In his thoughts on the subject, John talked a bit about how his family history played a role.
"As African Americans, you know, many of us haven't come from legacy wealth. So we don't have a grandfather or maybe grandmother to maybe tell us that," he explained. "And when I was coming up, there were, maybe there was the encyclopedia and some other stuff that was written and was 10, 20, 30 years old."
"Not like today when you can go online and immediately see what's happening in the market or various other things, so my information was limited," he added.
John went bankrupt three times, he confessed, before touching on financial intelligence with regard to many people who encounter sudden wealth.
"If you notice, 65% of athletes and lottery winners are bankrupt three years after leaving the league or winning the lotto," John said. "And we look at them, and we look at people, 'oh, you blew it.'"

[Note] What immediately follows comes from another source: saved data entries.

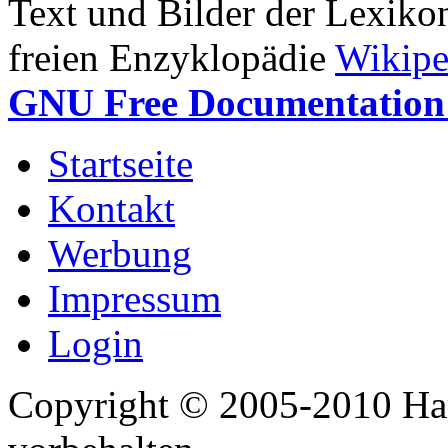
Text und Bilder der Lexiko
freien Enzyklopädie
Wikipe
GNU Free Documentation 
Startseite
Kontakt
Werbung
Impressum
Login
Copyright © 2005-2010 Har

"No, they were the best physical specimen in the world, right? And they competed against millions and milliions of people to be somebody that we can value and respect," he continued. "But they weren't taught financial intelligence. There's nothing wrong with what they did. You don't know what you don't know."
John talked about what can happen when a person goes from making a normal salary to being suddenly rich, without substantive knowledge of how to handle finances.
"Instead of a $100,000 house, you're going to buy a $3 million or $5 million dollar home," he said. "You're going to spend accordingly up to what you have, right? And then you're going to lose it just as fast."
"And thank god, when I started making money, it wasn't like an athlete when they make the peak of their income at 22 to 28. I kept making money."